Abstract

I am writing in response to the article published in the February 2010 edition of Ultrasound, entitled ‘Let's all jump on the ultrasound bandwagon: further debate on the use of ultrasound’ by Hazel Edwards. 1
I agree with the author that ultrasound (US) is a useful adjunct for some clinicians, and it seems very easy to do. In fact, US is a very important tool for neonatolgists, particularly in a Neonatal Intensive Care Unit (NICU), for the diagnosis of cranial haemorrhage and for monitoring white matter damage. The interpretation of US images can sometimes be too subjective, for example the variable interpretation by different operators of cranial sonograms in premature babies for assessing white matter damage. Both inter-observer and intra-observer reliability and accuracy is a problem. 2,3 A possible solution is rigorous US training courses with high-level didactic methods (in Australia there is the Certificate in Clinician Performed Ultrasound). The quality of such courses can be maintained and improved by asking participants to complete feedback questionnaires.

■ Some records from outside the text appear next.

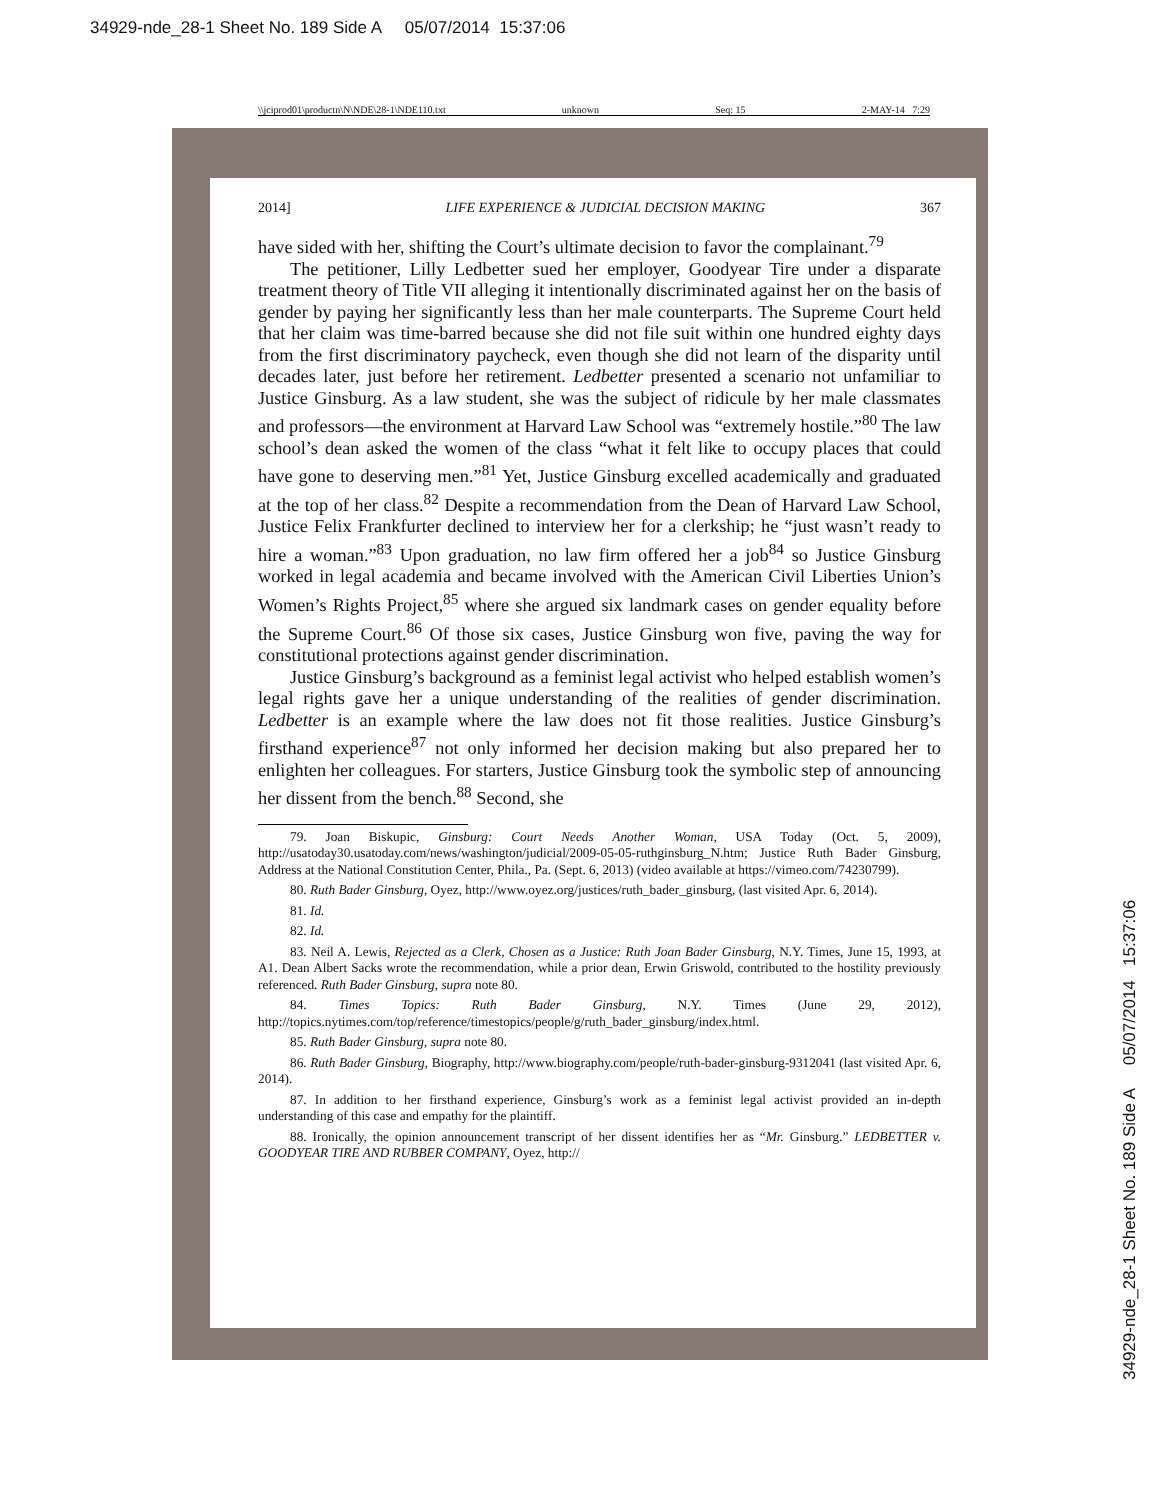34929-nde_28-1 Sheet No. 189 Side A 05/07/2014 15:37:06
\\jciprod01\productn\N\NDE\28-1\NDE110.txt unknown Seq: 15 2-MAY-14 7:29
2014] LIFE EXPERIENCE & JUDICIAL DECISION MAKING 367
have sided with her, shifting the Court’s ultimate decision to favor the complainant.<sup>79</sup>
The petitioner, Lilly Ledbetter sued her employer, Goodyear Tire under a disparate treatment theory of Title VII alleging it intentionally discriminated against her on the basis of gender by paying her significantly less than her male counterparts. The Supreme Court held that her claim was time-barred because she did not file suit within one hundred eighty days from the first discriminatory paycheck, even though she did not learn of the disparity until decades later, just before her retirement. Ledbetter presented a scenario not unfamiliar to Justice Ginsburg. As a law student, she was the subject of ridicule by her male classmates and professors—the environment at Harvard Law School was “extremely hostile.”<sup>80</sup> The law school’s dean asked the women of the class “what it felt like to occupy places that could have gone to deserving men.”<sup>81</sup> Yet, Justice Ginsburg excelled academically and graduated at the top of her class.<sup>82</sup> Despite a recommendation from the Dean of Harvard Law School, Justice Felix Frankfurter declined to interview her for a clerkship; he “just wasn’t ready to hire a woman.”<sup>83</sup> Upon graduation, no law firm offered her a job<sup>84</sup> so Justice Ginsburg worked in legal academia and became involved with the American Civil Liberties Union’s Women’s Rights Project,<sup>85</sup> where she argued six landmark cases on gender equality before the Supreme Court.<sup>86</sup> Of those six cases, Justice Ginsburg won five, paving the way for constitutional protections against gender discrimination.
Justice Ginsburg’s background as a feminist legal activist who helped establish women’s legal rights gave her a unique understanding of the realities of gender discrimination. Ledbetter is an example where the law does not fit those realities. Justice Ginsburg’s firsthand experience<sup>87</sup> not only informed her decision making but also prepared her to enlighten her colleagues. For starters, Justice Ginsburg took the symbolic step of announcing her dissent from the bench.<sup>88</sup> Second, she
79. Joan Biskupic, Ginsburg: Court Needs Another Woman, USA Today (Oct. 5, 2009), http://usatoday30.usatoday.com/news/washington/judicial/2009-05-05-ruthginsburg_N.htm; Justice Ruth Bader Ginsburg, Address at the National Constitution Center, Phila., Pa. (Sept. 6, 2013) (video available at https://vimeo.com/74230799).
80. Ruth Bader Ginsburg, Oyez, http://www.oyez.org/justices/ruth_bader_ginsburg, (last visited Apr. 6, 2014).
81. Id.
82. Id.
83. Neil A. Lewis, Rejected as a Clerk, Chosen as a Justice: Ruth Joan Bader Ginsburg, N.Y. Times, June 15, 1993, at A1. Dean Albert Sacks wrote the recommendation, while a prior dean, Erwin Griswold, contributed to the hostility previously referenced. Ruth Bader Ginsburg, supra note 80.
84. Times Topics: Ruth Bader Ginsburg, N.Y. Times (June 29, 2012), http://topics.nytimes.com/top/reference/timestopics/people/g/ruth_bader_ginsburg/index.html.
85. Ruth Bader Ginsburg, supra note 80.
86. Ruth Bader Ginsburg, Biography, http://www.biography.com/people/ruth-bader-ginsburg-9312041 (last visited Apr. 6, 2014).
87. In addition to her firsthand experience, Ginsburg’s work as a feminist legal activist provided an in-depth understanding of this case and empathy for the plaintiff.
88. Ironically, the opinion announcement transcript of her dissent identifies her as “Mr. Ginsburg.” LEDBETTER v. GOODYEAR TIRE AND RUBBER COMPANY, Oyez, http://
34929-nde_28-1 Sheet No. 189 Side A 05/07/2014 15:37:06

Second, regular ultrasound meetings in each NICU and among different NICUs is a perfect forum for discussing images, technique and cases.
In 2009, I organized an international neonatal ultrasound course in Italy, which included abdomen, brain and urogenital tract in the newborn. The course was aimed at paediatricians, neonatologists and paediatric radiologists. The lecturers were three paediatric radiologists from Austria, France and the USA. Participants were invited to complete a short anonymous questionnaire at the beginning of the course so that I could gauge their level of US experience. There were 47 doctors (10 paediatric radiologists, 37 paediatricians/neonatologists) from 11 European countries including Portugal, Spain, Italy, Norway, Macedonia, Estonia, Greece. Twenty-six (55%) were experts (more than three years ultrasound experience), 16 (34%) were less experienced (1–2 years) and five (11%) had no experience.
Table 1 shows their US training, number of exams performed per week, newborn anatomical regions and Doppler use. Only 33% of participants had had formal US training, but the difference in practice among experts and those less experienced was not statistically significant (P = 0.18, 42% versus 19%, respectively). In fact, it seemed that 19% of participants had never been supervised. Most experts (77%) performed more than 10 exams per week against 19% of those with less experience, and that confirmed the expertise classification. Both groups performed brain US and Doppler but did not perform cardiac US. Those less experienced performed kidney, hip, muscle, thyroid and abdominal US less frequently than the experts, and the difference was statistically significant or borderline.
Ultrasound training, number of exams per week, US newborn region and Doppler use by time of experience
*More than three years experience
†One to two years experience
‡Significance at P < 0.05
§At least three days
In conclusion, two-thirds of doctors had not attended a formal course and some of them had begun US exams without supervision. The less experienced doctors performed brain and renal US more frequently.
Our data confirm Edwards' arguments that some clinicians begin scanning unsupervised without formal training, but it is positive that some search for improvement by accessing a short US course like this.